Jules Verne

C'est ainsi que nous avons gagné le rivage, mais seuls, et sans notre brave officier!»

A la fin de ce récit, _le Forward_ avait dépassé cette côte funeste, et Johnson perdit de vue le lieu de cette terrible catastrophe. Le lendemain, on laissait la baie Griffin sur tribord, et, deux jours après, les caps Grinnel et Helpman; enfin, le 14 juillet, on doubla la pointe Osborn, et, le 15, le brick mouilla dans la baie Baring, à l'extrémité du canal. La navigation n'avait pas été très-difficile; Hatteras rencontra une mer presque aussi libre que celle dont Belcher profita pour aller hiverner avec _le Pionnier_ et _l'Assistance_ jusqu'auprès du soixante dix-septième degré. Ce fut de 1852 à 1853, pendant son premier hivernage, car, l'année suivante, il passa l'hiver de 1853 à 1854 à cette baie Baring où _le Forward_ mouillait en ce moment.

Ce fut même à la suite des épreuves et des dangers les plus effrayants qu'il dut abandonner son navire _l'Assistance_ au milieu de ces glaces éternelles.

Shandon se fit aussi le narrateur de cette catastrophe devant les matelots démoralisés. Hatteras connut-il ou non cette trahison de son premier officier? Il est impossible de le dire; en tout cas, il se tut à cet égard.

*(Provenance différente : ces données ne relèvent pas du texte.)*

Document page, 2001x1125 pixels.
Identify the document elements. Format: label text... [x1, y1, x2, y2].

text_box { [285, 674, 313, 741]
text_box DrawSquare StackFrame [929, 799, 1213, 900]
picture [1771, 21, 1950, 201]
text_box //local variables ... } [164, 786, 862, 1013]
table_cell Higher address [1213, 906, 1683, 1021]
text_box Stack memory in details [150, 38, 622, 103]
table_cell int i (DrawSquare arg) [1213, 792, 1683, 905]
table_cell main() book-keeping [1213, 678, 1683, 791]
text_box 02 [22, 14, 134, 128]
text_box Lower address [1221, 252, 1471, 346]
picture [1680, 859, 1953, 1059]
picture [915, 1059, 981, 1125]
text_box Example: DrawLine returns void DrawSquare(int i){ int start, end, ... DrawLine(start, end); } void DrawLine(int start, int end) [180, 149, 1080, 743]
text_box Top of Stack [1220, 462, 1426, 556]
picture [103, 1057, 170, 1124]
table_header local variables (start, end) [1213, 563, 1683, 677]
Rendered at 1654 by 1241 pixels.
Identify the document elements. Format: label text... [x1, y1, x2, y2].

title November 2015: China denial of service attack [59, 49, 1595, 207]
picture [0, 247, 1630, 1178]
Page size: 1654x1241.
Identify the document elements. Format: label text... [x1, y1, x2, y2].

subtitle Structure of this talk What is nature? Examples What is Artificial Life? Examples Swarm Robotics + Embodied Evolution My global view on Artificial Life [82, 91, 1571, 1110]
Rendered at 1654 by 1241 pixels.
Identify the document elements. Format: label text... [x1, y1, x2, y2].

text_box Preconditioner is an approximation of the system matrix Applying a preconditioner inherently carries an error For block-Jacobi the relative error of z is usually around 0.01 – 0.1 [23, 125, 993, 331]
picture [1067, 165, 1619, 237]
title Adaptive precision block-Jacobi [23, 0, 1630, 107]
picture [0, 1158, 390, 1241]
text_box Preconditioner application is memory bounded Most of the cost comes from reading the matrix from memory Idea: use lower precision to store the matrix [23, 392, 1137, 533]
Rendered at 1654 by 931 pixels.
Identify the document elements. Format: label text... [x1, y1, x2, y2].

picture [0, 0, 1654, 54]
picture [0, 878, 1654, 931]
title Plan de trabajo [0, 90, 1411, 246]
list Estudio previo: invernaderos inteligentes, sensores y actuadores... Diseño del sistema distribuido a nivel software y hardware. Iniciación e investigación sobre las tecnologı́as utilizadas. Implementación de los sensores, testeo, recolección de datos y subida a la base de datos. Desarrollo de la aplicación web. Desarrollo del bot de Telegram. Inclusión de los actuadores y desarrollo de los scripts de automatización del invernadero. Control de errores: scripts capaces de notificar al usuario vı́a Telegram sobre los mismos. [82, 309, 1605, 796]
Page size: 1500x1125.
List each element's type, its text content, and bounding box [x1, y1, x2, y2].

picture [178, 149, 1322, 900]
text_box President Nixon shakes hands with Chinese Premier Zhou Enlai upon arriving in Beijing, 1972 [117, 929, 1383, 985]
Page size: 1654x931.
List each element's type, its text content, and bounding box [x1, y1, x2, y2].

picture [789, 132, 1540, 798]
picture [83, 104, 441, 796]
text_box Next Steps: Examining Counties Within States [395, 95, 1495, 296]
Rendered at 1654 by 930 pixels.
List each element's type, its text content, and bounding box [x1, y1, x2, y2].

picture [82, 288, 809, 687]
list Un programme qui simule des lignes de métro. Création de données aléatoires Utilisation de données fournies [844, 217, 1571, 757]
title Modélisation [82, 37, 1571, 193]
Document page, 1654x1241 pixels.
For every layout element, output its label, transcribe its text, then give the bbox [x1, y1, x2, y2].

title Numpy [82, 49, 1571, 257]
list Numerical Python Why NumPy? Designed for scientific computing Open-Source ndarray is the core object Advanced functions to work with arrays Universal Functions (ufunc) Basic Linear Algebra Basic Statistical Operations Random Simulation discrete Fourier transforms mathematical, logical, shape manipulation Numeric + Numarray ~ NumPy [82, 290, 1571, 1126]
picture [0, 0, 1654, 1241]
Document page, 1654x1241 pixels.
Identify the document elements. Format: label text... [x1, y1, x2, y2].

A la hauteur de la baie Baring se trouve un étroit chenal qui fait communiquer le canal Wellington avec le canal de la Reine. Là, les trains de glace se trouvèrent fort pressés. Hatteras fit de vains efforts pour franchir les passes du nord de l'île Hamilton; le vent s'y opposait; il fallait donc se glisser entre l'île Hamilton et l'île Cornwallis; on perdit là cinq jours précieux en efforts inutiles. La température tendait à s'abaisser, et tomba même, le 19 juillet, à vingt-six degrés (-4° centigr.); elle se releva le jour suivant; mais cette menace anticipée de l'hiver arctique devait engager Hatteras à ne pas attendre davantage. Le vent avait une tendance à se tenir dans l'ouest et s'opposait à la marche de son navire. Et cependant, il avait hâte de gagner le point où Stewart se trouva en présence d'une mer libre. Le 19, il résolut de s'avancer à tout prix dans le chenal; le vent soufflait debout au brick, qui, avec son hélice, eût pu lutter contre ces violentes rafales chargées de neige, mais Hatteras devait avant tout ménager son combustible; d'un autre côté, la passe était trop large pour permettre de haler sur le brick. Hatteras, sans tenir compte des fatigues de l'équipage, recourut à un moyen que les baleiniers emploient parfois dans des circonstances identiques. Il fit amener les embarcations à fleur d'eau, tout en les maintenant suspendues à leurs palans sur les flancs du navire; ces embarcations étant solidement amarrées de l'avant et de l'arrière, les avirons furent armés sur tribord des unes et sur bâbord des autres; les hommes, à tour de rôle, prirent place à leurs bancs de rameurs, et durent nager[1] vigoureusement de manière à pousser le brick contre le vent. _Le Forward_ s'avança lentement dans le chenal; on comprend ce que furent les fatigues provoquées par ce genre de travaux; les murmures se firent entendre. Pendant quatre jours, on navigua de la sorte jusqu'au 23 juin, où l'on parvint à atteindre l'île Baring dans le canal de la Reine.

[1] Ramer.

Le vent restait contraire. L'équipage n'en pouvait plus. La santé des hommes parut fort ébranlée au docteur, et il crut voir chez quelques-uns les premiers symptômes du scorbut; il ne négligea rien pour combattre ce mal terrible, ayant à sa disposition d'abondantes réserves de lime-juice et de pastilles de chaux.

Hatteras comprit bien qu'il ne fallait plus compter sur son équipage; la douceur, la persuasion fussent demeurées sans effet; il résolut donc de lutter par la sévérité, et de se montrer impitoyable à l'occasion; il se défiait particulièrement de Richard Shandon, et même de James Wall, qui cependant n'osait parler trop haut. Hatteras avait pour lui le docteur, Jonhson, Bell, Simpson; ces gens lui étaient dévoués corps et âme; parmi les indécis, il notait Foker, Bolton, Wolsten, l'armurier, Brunton, le premier ingénieur, qui pouvaient à un moment donné se tourner contre lui; quant aux autres, Pen, Gripper, Clifton, Waren, ils méditaient ouvertement leurs projets de révolte; ils voulaient entraîner leurs camarades et forcer _le Forward_ à revenir en Angleterre.